Evaluations and Metrics for Generalizability

Effective evaluation hinges on comprehensive datasets and metrics that fully capture agent adaptability and robustness. Current benchmarks rely heavily on success rates and human-aligned evaluations, but these can mask performance disparities across task categories. Metrics such as performance variance and generalizability cost can offer finer-grained insights into an agent's true adaptability and efficiency in balancing generalization with specialization.

Bridging Frameworks to Agents

A distinction is necessary between generalizable frameworks — those facilitating consistent performance when specifically fine-tuned — and generalizable agents capable of adapting to a variety of unseen scenarios.

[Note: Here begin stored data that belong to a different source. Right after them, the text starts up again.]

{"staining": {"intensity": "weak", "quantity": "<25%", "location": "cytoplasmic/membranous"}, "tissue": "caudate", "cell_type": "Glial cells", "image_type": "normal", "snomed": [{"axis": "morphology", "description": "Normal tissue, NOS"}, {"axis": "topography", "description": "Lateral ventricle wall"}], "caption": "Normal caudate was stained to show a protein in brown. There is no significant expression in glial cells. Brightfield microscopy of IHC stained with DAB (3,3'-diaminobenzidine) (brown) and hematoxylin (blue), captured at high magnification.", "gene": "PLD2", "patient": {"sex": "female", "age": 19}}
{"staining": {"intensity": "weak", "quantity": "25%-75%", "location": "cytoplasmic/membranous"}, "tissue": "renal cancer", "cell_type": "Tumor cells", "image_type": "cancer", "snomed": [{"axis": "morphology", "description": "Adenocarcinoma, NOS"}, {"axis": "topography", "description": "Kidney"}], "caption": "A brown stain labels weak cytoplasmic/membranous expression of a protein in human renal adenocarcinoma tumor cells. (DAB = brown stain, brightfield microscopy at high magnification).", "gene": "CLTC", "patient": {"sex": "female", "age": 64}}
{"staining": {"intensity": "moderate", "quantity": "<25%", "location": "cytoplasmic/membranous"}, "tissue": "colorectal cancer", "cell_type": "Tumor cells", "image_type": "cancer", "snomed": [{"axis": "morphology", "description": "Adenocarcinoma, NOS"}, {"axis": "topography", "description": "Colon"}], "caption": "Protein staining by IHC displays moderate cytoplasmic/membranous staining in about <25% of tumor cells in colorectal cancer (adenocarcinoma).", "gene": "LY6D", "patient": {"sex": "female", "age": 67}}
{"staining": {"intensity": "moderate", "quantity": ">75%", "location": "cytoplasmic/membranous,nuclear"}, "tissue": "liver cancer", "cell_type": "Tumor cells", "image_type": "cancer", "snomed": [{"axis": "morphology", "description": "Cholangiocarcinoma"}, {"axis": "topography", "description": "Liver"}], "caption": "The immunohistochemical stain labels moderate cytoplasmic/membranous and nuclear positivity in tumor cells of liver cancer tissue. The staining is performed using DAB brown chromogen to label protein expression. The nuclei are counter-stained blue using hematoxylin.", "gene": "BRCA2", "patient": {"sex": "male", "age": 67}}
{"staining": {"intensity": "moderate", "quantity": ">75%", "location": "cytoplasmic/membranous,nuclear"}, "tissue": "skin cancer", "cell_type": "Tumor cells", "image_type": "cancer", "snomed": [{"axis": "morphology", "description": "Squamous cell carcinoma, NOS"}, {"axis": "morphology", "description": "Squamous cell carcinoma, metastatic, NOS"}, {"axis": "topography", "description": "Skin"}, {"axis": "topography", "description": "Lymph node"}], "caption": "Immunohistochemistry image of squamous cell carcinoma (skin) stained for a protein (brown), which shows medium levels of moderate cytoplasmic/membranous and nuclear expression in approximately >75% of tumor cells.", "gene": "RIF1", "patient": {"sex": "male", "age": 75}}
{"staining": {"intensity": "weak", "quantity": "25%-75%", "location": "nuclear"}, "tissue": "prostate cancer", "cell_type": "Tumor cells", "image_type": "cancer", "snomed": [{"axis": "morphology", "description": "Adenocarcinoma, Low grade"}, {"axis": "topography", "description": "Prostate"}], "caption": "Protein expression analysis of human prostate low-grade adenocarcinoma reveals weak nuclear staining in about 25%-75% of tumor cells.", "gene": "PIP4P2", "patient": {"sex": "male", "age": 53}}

Future work should focus on establishing benchmarks that measure both framework and agent-level generalizability to ensure advancements at the methodological level translate effectively into real-world robustness.

Conclusion

This survey highlighted the criticality of enhancing the generalizability of LLM-based agents across various domains, drawing attention to the need for standardized evaluation frameworks, effective component coordination, and refined training protocols. Future advancements hinge on integrating methodological innovations with practical applications to realize the full potential of these agents in diverse, dynamically changing environments.